27115 Combining Preoperative CTA Mapping of the Peroneal Artery and Its Perforators with Virtual Planning for Free Fibula Flap Reconstruction of Mandibulectomy Defects

Saturday, October 17, 2015: 9:15 AM
Noopur Gangopadhyay, MD , Plastic Surgery, The University of Texas M.D. Anderson Cancer Center, Houston, TX
Mark T. Villa, MD , Department of Plastic Surgery, The University of Texas MD Anderson Cancer Center, Houston, TX
Edward I Chang, MD , Plastic Surgery, MD Anderson Cancer Center, Houston, TX
Jesse C Selber, MD, MPH , Department of Plastic Surgery, The University of Texas MD Anderson Cancer Center, Houston, TX
Jun Liu, MD, PhD , Department of Plastic Surgery, The University of Texas MD Anderson Cancer Center, Houston, TX
Patrick Bryan Garvey, MD, FACS , Department of Plastic Surgery, The University of Texas MD Anderson Cancer Center, Houston, TX

Purpose:

Surgeons use computer-aided design and modeling (CAD/CAM) for fibula flap reconstruction to achieve optimized results.  We developed a protocol combing CAD/CAM with computed tomography angiography (CTA) to map peroneal artery perforators to center the skin island.  We hypothesized that CAD/CAM+CTA would decrease operative times and improve patient outcomes with respect to fewer surgical site occurrences and lesser need for revisional surgeries.

Materials and Methods:

We retrospectively compared consecutive patients (N=159) at a single major US cancer center who underwent mandibulectomy reconstruction with free fibula flaps for whom CAD/CAM+CTA (N=38), CTA-only (N=64), or neither technology (N=57) were employed preoperatively over a seven-year period (2008-2015).  To minimize selection bias, we only included patients of surgeons who selectively employed both CAD/CAM+CTA as well as conventional fibula flap harvest with or without CTA in the study.  We employed logistic regression analysis to identify potential associations between patient and reconstructive factors and postoperative outcomes.

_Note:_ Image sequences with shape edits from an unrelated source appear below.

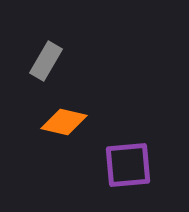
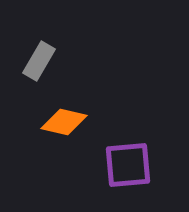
gray rectangle: moved 7 px left
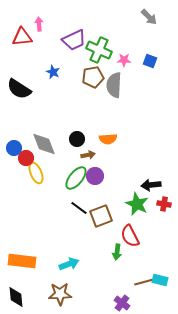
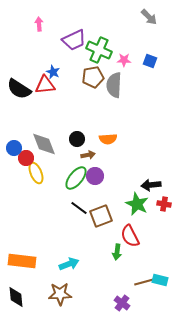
red triangle: moved 23 px right, 48 px down
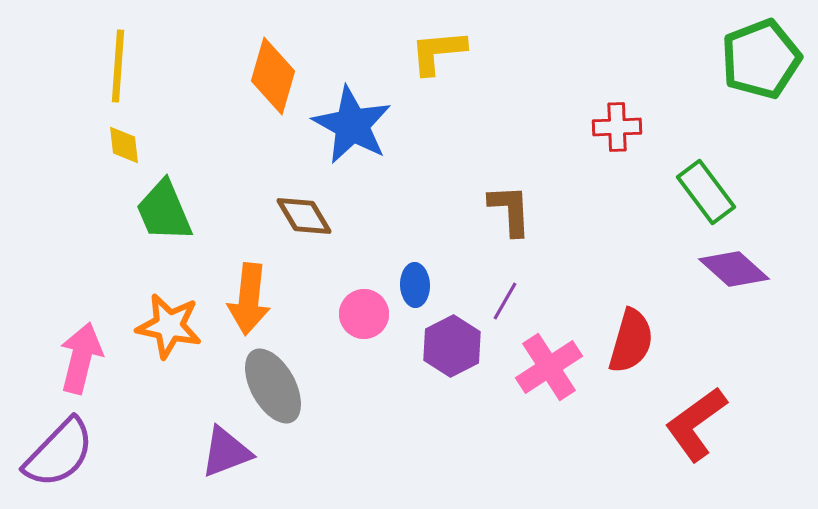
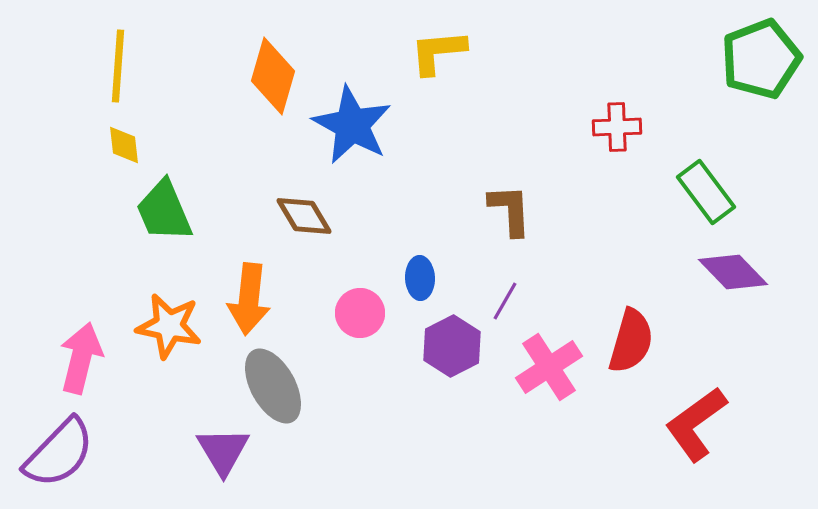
purple diamond: moved 1 px left, 3 px down; rotated 4 degrees clockwise
blue ellipse: moved 5 px right, 7 px up
pink circle: moved 4 px left, 1 px up
purple triangle: moved 3 px left, 1 px up; rotated 40 degrees counterclockwise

Results:                         

Patient characteristics were similar between the three groups.  The number of fibular osteotomies was significantly higher in the CAD/CAM+CTA group versus both the CTA-only group and the conventional fibula group (1.4 vs 1.0 vs. 1.0; p=0.02).  Flap ischemia time was significantly shorter in both the CAD/CAM+CTA group and the CTA-only group vs. the conventional fibula group (80 vs. 87 vs. 121 minutes; p<0.01), while total operative time was similar between the three groups (616 vs. 641 vs. 646 minutes; p=0.56).  Average length of hospital stay was similar, but ICU stay was significantly shorter in both the CAD/CAM+CTA group and the CTA-only group vs. the conventional fibula group (2.1 vs. 2.1 vs. 7.6 days; p<0.01).  Surgical complication rates, including flap failure rates, were similar between groups (p=0.49).  However, anastomostic thrombosis rates were higher in the conventional fibula group than in the other two groups (p=0.01).  There was a trend towards less need for surgical revision for contour deformity and asymmetry in the CAD/CAM+CTA group vs. the other two groups that did not reach statistical significance (7.9 % vs. 23.4% vs. 17.5%, respectively; p=0.14).

Conclusions:

There appear to be advantages for preoperative planning combining the use of CAD/CAM and CTA for mandibular reconstruction with free fibula flaps.  Specifically this strategy appears to facilitate more complex reconstructions, shorter ischemia times, shorter ICU stays, and improved postoperative outcomes.